# 69 gto matching numbers?



## roberts427 (Apr 16, 2015)

so how does someone know if they have a matching numbers 69 GTO


----------



## PontiacJim (Dec 29, 2012)

You want to get your original build sheet for your car. It can be ordered and purchased from PHS. Just click on this link: https://www.google.com/search?q=PHS,+Pontiac&ie=utf-8&oe=utf-8


----------



## Matthew (Feb 11, 2011)

There are several threads on this subject. Here's what Wikipedia says: The term "number matching" (or "matching numbers") is a term used in the collector car industry to describe the authenticity of collectible or investment quality cars. Number matching generally means that a particular car still contains its original major components or has major components that match exactly the major components the car had when it was new. These "major components" are not always agreed on. The appearance of a number matching car likely could not be distinguished from an original car. 

Major components. These are parts such as the engine, transmission, rear-axle assembly, and frame of the car, with intake manifolds, exhaust manifolds, body panels, and carburetors sometimes also considered. Many times these components contain dates, casting numbers, model numbers, VIN, stamped numbers, or codes that can match the original components that were on the car when it was new. 

If you are buying a car that is said to be numbers matching, you should ask the owner to identify what they mean - what components are original to the car. Verification can be done, but it is not easy sometimes. Matt


----------



## ALKYGTO (Mar 29, 2010)

On Pontiacs built after 1965 (?) the engine block has the cars vin stamped on it. So any engine other than the original is NOT numbers matching. 

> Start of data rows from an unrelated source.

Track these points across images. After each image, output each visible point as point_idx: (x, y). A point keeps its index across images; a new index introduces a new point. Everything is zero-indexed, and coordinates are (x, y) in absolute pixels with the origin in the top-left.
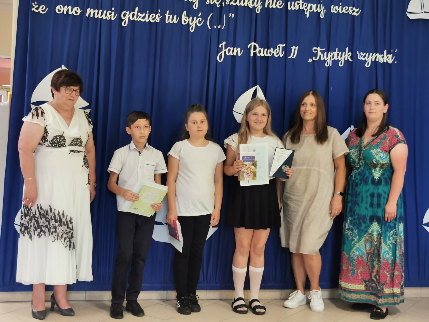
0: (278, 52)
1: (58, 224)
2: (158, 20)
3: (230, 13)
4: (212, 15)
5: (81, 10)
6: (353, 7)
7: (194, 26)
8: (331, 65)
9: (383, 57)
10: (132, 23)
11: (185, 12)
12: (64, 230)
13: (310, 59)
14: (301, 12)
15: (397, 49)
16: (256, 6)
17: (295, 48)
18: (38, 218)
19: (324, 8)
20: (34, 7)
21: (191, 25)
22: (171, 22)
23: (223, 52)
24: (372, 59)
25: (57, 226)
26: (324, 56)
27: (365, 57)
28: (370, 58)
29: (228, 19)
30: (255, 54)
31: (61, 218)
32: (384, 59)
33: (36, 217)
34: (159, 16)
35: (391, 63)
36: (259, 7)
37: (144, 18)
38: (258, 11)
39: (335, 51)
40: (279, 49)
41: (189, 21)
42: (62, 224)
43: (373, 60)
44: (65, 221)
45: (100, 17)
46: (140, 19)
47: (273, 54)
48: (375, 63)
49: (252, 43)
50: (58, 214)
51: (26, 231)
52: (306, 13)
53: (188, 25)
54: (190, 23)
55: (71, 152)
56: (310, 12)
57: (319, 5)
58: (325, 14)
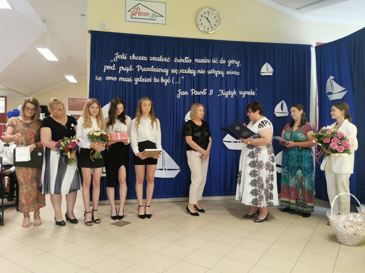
0: (204, 92)
2: (150, 81)
3: (182, 77)
4: (174, 78)
5: (117, 78)
6: (236, 71)
8: (228, 97)
9: (250, 93)
10: (139, 83)
11: (162, 77)
13: (218, 95)
14: (213, 75)
15: (257, 89)
16: (193, 73)
17: (211, 90)
19: (224, 72)
20: (96, 78)
22: (156, 82)
23: (180, 94)
26: (224, 94)
27: (242, 93)
29: (181, 79)
30: (194, 94)
34: (151, 79)
35: (254, 95)
36: (195, 73)
37: (144, 80)
38: (194, 75)
39: (229, 91)
43: (246, 94)
45: (125, 81)
47: (202, 93)
49: (192, 89)
52: (216, 75)
53: (164, 83)
54: (165, 82)
56: (217, 74)
57: (221, 71)
58: (224, 75)
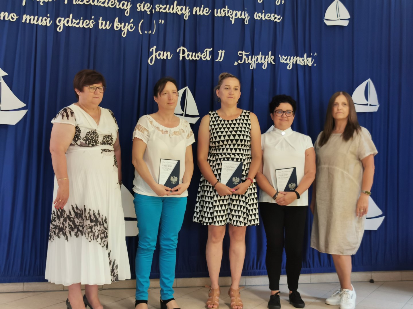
0: (205, 55)
1: (93, 224)
2: (91, 25)
3: (159, 19)
4: (143, 22)
5: (17, 16)
6: (275, 14)
7: (126, 31)
8: (255, 68)
9: (303, 60)
10: (67, 29)
11: (117, 19)
12: (101, 229)
13: (235, 62)
14: (226, 19)
15: (317, 53)
16: (184, 13)
17: (222, 52)
18: (74, 219)
19: (249, 15)
21: (123, 31)
22: (104, 28)
23: (154, 56)
24: (293, 62)
25: (93, 226)
26: (248, 60)
27: (286, 60)
28: (292, 61)
29: (158, 25)
30: (184, 57)
31: (97, 218)
32: (304, 62)
33: (71, 218)
34: (92, 22)
35: (311, 65)
36: (187, 14)
37: (78, 24)
38: (186, 17)
39: (259, 55)
40: (206, 53)
41: (121, 27)
42: (98, 224)
44: (101, 220)
45: (36, 23)
46: (75, 25)
47: (201, 57)
48: (296, 65)
49: (181, 47)
50: (94, 214)
51: (61, 233)
52: (231, 19)
53: (120, 31)
54: (123, 29)
55: (103, 151)
56: (235, 19)
57: (243, 13)
58: (249, 20)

I have a friend who is big on "matching numbers" and he's mostly a Mopar and Ford guy so to him, matching numbers means that the vehicle components in question must be built (and stamped or casting date) within a certain time frame _before_ the car was built 2 to 4 months usually.

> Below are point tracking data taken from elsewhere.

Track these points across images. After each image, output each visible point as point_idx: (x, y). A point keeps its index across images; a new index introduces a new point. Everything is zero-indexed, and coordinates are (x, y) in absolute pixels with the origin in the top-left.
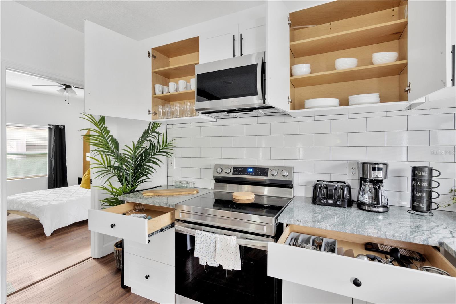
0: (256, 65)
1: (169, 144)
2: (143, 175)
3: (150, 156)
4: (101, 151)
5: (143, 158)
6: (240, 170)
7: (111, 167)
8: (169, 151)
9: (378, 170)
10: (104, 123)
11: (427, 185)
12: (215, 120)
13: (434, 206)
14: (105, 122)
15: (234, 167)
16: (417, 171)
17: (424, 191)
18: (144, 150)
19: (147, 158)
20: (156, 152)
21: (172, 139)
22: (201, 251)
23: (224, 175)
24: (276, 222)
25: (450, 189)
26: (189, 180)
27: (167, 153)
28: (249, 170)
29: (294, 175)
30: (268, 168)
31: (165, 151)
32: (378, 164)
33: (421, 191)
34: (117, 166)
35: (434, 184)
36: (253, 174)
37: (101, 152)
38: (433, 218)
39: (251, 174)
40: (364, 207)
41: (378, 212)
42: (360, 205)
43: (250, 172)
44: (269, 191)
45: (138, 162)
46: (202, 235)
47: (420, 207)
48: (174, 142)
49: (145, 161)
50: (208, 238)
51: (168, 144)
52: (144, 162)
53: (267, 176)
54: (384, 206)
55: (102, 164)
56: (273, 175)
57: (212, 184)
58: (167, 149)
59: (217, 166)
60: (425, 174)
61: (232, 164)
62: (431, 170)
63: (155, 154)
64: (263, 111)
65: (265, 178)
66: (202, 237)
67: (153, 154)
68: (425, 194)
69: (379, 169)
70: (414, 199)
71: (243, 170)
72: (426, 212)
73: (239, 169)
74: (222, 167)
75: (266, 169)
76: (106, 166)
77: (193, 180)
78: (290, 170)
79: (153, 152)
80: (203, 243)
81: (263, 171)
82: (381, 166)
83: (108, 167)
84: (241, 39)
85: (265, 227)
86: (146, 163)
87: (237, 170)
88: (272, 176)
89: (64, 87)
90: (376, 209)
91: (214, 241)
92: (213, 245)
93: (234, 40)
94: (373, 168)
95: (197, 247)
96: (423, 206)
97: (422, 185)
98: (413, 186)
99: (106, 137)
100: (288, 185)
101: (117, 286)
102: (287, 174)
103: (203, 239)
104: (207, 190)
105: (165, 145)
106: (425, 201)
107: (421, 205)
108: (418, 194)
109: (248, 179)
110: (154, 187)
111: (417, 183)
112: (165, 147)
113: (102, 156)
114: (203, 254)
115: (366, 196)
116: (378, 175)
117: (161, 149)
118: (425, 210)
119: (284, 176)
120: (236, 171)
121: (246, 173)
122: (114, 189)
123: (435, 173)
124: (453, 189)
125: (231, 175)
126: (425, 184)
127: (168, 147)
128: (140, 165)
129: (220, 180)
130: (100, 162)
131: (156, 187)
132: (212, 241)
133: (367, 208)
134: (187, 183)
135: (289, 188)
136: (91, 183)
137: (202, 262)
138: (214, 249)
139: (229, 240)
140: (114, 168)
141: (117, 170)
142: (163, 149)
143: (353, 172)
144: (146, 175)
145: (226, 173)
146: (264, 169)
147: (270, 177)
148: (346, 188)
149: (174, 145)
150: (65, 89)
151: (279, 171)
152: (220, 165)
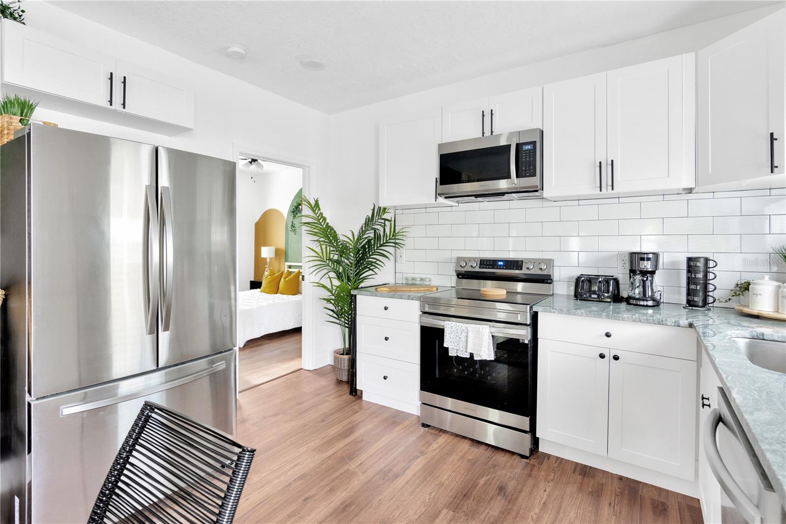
0: (509, 146)
1: (398, 233)
2: (368, 269)
3: (376, 248)
4: (322, 241)
5: (367, 250)
6: (488, 263)
7: (330, 260)
8: (397, 241)
9: (647, 261)
10: (319, 209)
11: (701, 277)
12: (457, 205)
13: (710, 300)
14: (320, 206)
15: (481, 260)
16: (692, 261)
17: (700, 283)
18: (366, 240)
19: (372, 250)
20: (382, 243)
21: (401, 227)
22: (451, 341)
23: (468, 269)
24: (530, 310)
25: (736, 283)
26: (423, 276)
27: (395, 243)
28: (499, 263)
29: (553, 269)
30: (523, 261)
31: (393, 241)
32: (647, 253)
33: (696, 284)
34: (336, 259)
35: (711, 276)
36: (504, 267)
37: (321, 243)
38: (710, 314)
39: (502, 267)
40: (631, 301)
41: (647, 306)
42: (628, 300)
43: (501, 265)
44: (523, 288)
45: (360, 255)
46: (452, 325)
47: (695, 301)
48: (404, 230)
49: (369, 253)
50: (459, 328)
51: (396, 233)
52: (368, 255)
53: (521, 269)
54: (654, 300)
55: (321, 258)
56: (528, 268)
57: (453, 281)
58: (395, 239)
59: (459, 259)
60: (700, 264)
61: (478, 256)
62: (707, 260)
63: (381, 246)
64: (517, 195)
65: (517, 272)
66: (452, 327)
67: (378, 246)
68: (699, 286)
69: (648, 259)
70: (689, 293)
71: (493, 263)
72: (702, 307)
73: (486, 262)
74: (467, 260)
75: (520, 262)
76: (325, 260)
77: (428, 276)
78: (550, 262)
79: (379, 243)
80: (453, 332)
81: (516, 264)
82: (651, 256)
83: (327, 260)
84: (492, 114)
85: (519, 315)
86: (370, 255)
87: (484, 263)
88: (527, 270)
89: (250, 160)
90: (645, 303)
91: (466, 330)
92: (464, 334)
93: (483, 116)
94: (640, 258)
95: (447, 337)
96: (698, 299)
97: (697, 277)
98: (688, 278)
99: (324, 224)
100: (545, 279)
101: (345, 394)
102: (545, 267)
103: (453, 329)
104: (446, 288)
105: (393, 234)
106: (701, 294)
107: (696, 299)
108: (692, 287)
109: (498, 274)
110: (382, 284)
111: (691, 275)
112: (393, 236)
113: (321, 247)
114: (453, 344)
115: (637, 291)
116: (648, 266)
117: (388, 239)
118: (701, 304)
119: (541, 269)
120: (482, 264)
121: (496, 267)
122: (333, 286)
123: (711, 264)
124: (739, 283)
125: (477, 269)
126: (700, 276)
127: (396, 237)
128: (363, 258)
129: (462, 275)
130: (318, 254)
131: (384, 285)
132: (463, 331)
133: (634, 302)
134: (422, 279)
135: (547, 283)
136: (304, 280)
137: (451, 353)
138: (466, 339)
139: (481, 328)
140: (333, 261)
141: (337, 263)
142: (390, 239)
143: (625, 265)
144: (372, 270)
145: (472, 266)
146: (517, 261)
147: (524, 271)
148: (612, 281)
149: (404, 234)
150: (251, 163)
151: (536, 264)
152: (464, 258)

Me? I don't care as long as it looks and functions and I'm not going to pay more necessarily for matching numbers. What I mean is I would buy a clean car with an non original engine before I bought some clap trap with the original engine that needs everything done to it. Really depends on the car of course but I would have no trouble buying a GTO with a 421 if it was a clean car over some rust bucket with a worn out original 389 4bbl.


----------